5. L illustration ne doit pas prendre trop de place. Inutile de multiplier les détails. Dans une anecdote, on laissera de côté les éléments qui ne sont pas directement nécessaires pour la clarté du sujet.

C. Où puiser les illustrations ?

1. En tout premier lieu, dans la Bible. On a dit que l'Ancien Testament est un livre d'images qui agrémente l'enseignement du Nouveau. Les prescriptions du culte lévitique mettent en valeur les divers aspects du sacrifice de notre Sauveur à la croix. Les péripéties de l'histoire d'Israël ont été consignées « pour nous servir d'exemples » (1 Corinthiens 10.6) – à suivre ou à ne pas suivre – dans notre marche chrétienne. Les Évangiles, les Actes et les épîtres nous présentent des expériences concrètes qui nous font comprendre la portée de nos devoirs. L’Apocalypse est remplie d'images grandioses sur les puissances invisibles en action dans la lutte entre le bien et le mal et sur le triomphe final du Christ.

2. La vie courante, la famille, le monde du travail, l'artisanat, le commerce, l'agriculture, sont des domaines qui ont l'avantage d'être familiers à tout un chacun et desquels nous pouvons tirer bien des suggestions utiles.

3. Les expériences que nous avons faites nous-mêmes peuvent être utilisées. Une certaine réserve est certes de rigueur.
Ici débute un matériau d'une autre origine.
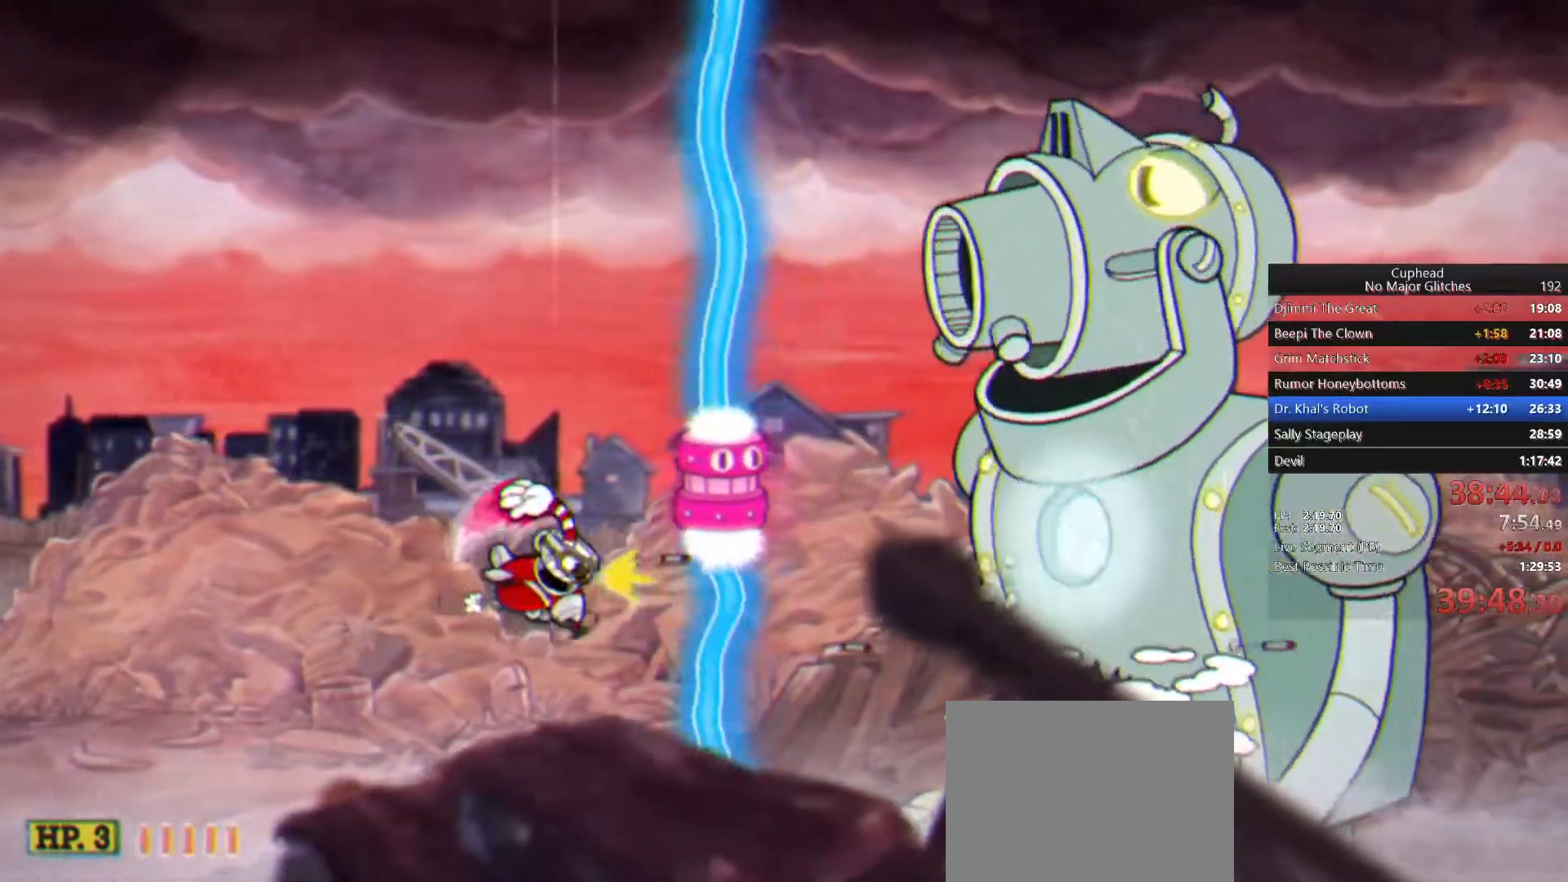
{"dt_ms": 500, "buttons": [], "right_stick": "center", "events": [[117, "CROSS", "up"]]}
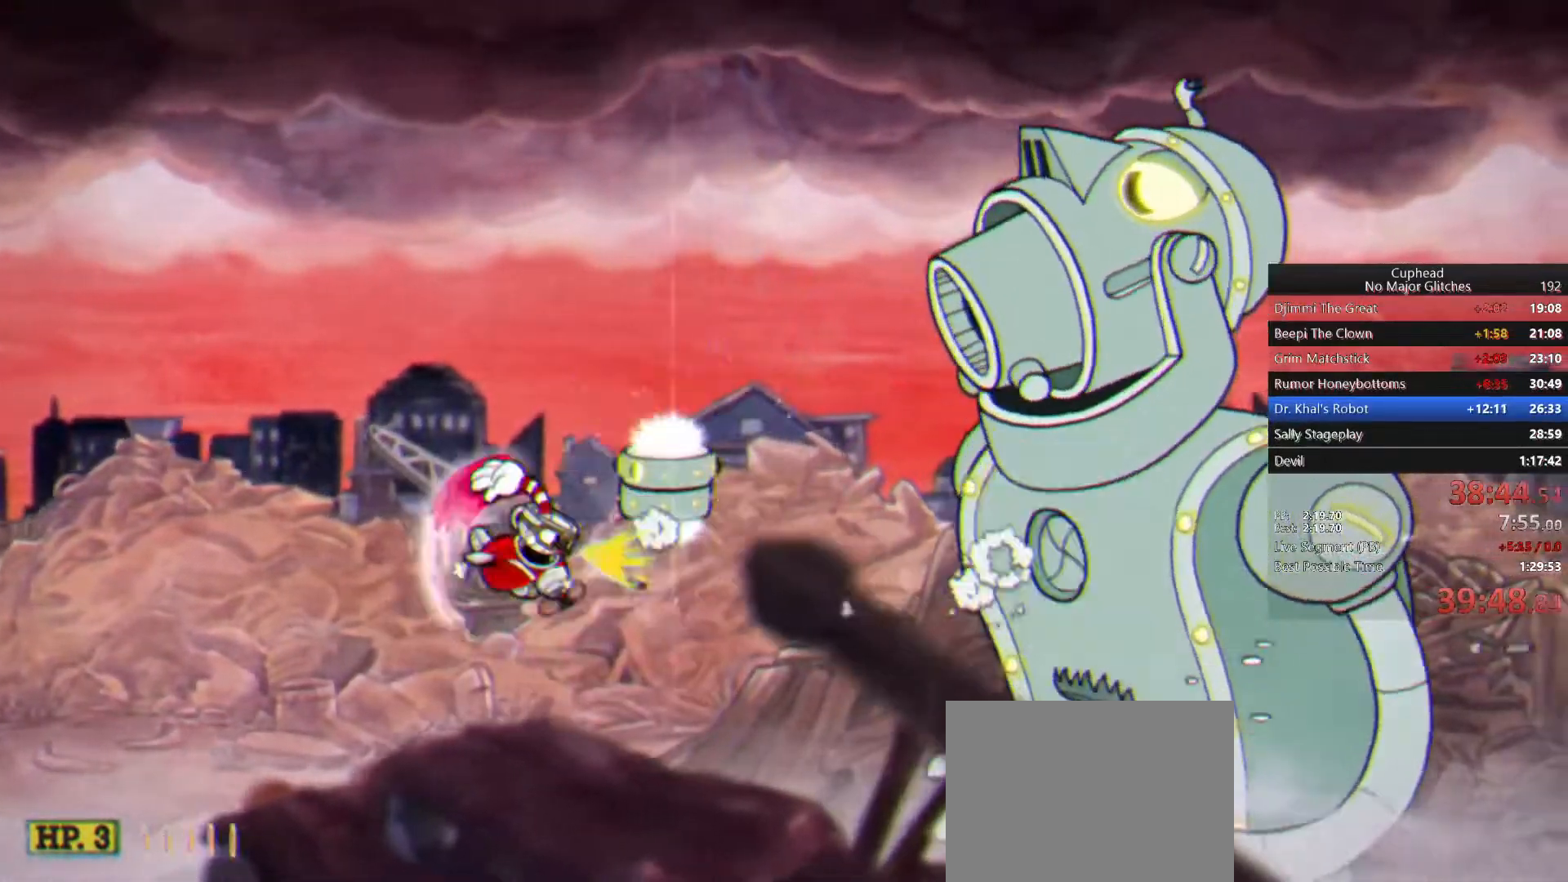
{"dt_ms": 500, "buttons": [], "right_stick": "center", "events": []}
D'abord il ne faut pas violer le secret professionnel en divulguant ce qui nous a été confié. C'est aussi un peu agaçant d'entendre un prédicateur raconter constamment des entretiens où il joue le beau rôle. Il donne l’impression de vouloir se mettre en valeur. Il se discrédite aussi en s’humiliant trop fréquemment des circonstances où son attitude n'a pas été la bonne. Sont à conseiller les incidents que le prédicateur a pu observer, mais sans y participer activement. L’auditeur n'a pas lieu de douter de l'exactitude de l'événement, et en même temps l'orateur s’efface en ce qui le concerne lui-même. Il n'est pas interdit de parler de soi à la troisième personne. Paul l'a fait : « je connais un homme qui... » (2 Corinthiens 12.2), mais son allusion à lui-même est si transparente qu'on hésite à invoquer cet exemple.

4. Il existe des recueils d'anecdotes. Il n'est pas mauvais d’en avoir sous la main, à condition de ne pas en abuser. Je me souviens lors d'un séjour de vacances, d'avoir entendu, trois ou quatre fois de suite, un même pasteur. Invariablement, il a inséré dans son sermon une histoire médiocre, plaquée maladroitement sur le sujet traité. J’en ai gardé un souvenir négatif.

Plutôt que de piocher mécaniquement dans un recueil d'illustrations, il est préférable de réfléchir pour trouver soi-même des exemples adéquats qui permettront à l'auditeur de bien assimiler ce dont il est question.

Exercice : trouver pour trois thèmes (par exemple : la gravité du péché, la puissance de l'amour, la certitude du salut) des illustrations appropriées, une au moins étant biblique, et une autre au moins tirée de votre expérience personnelle.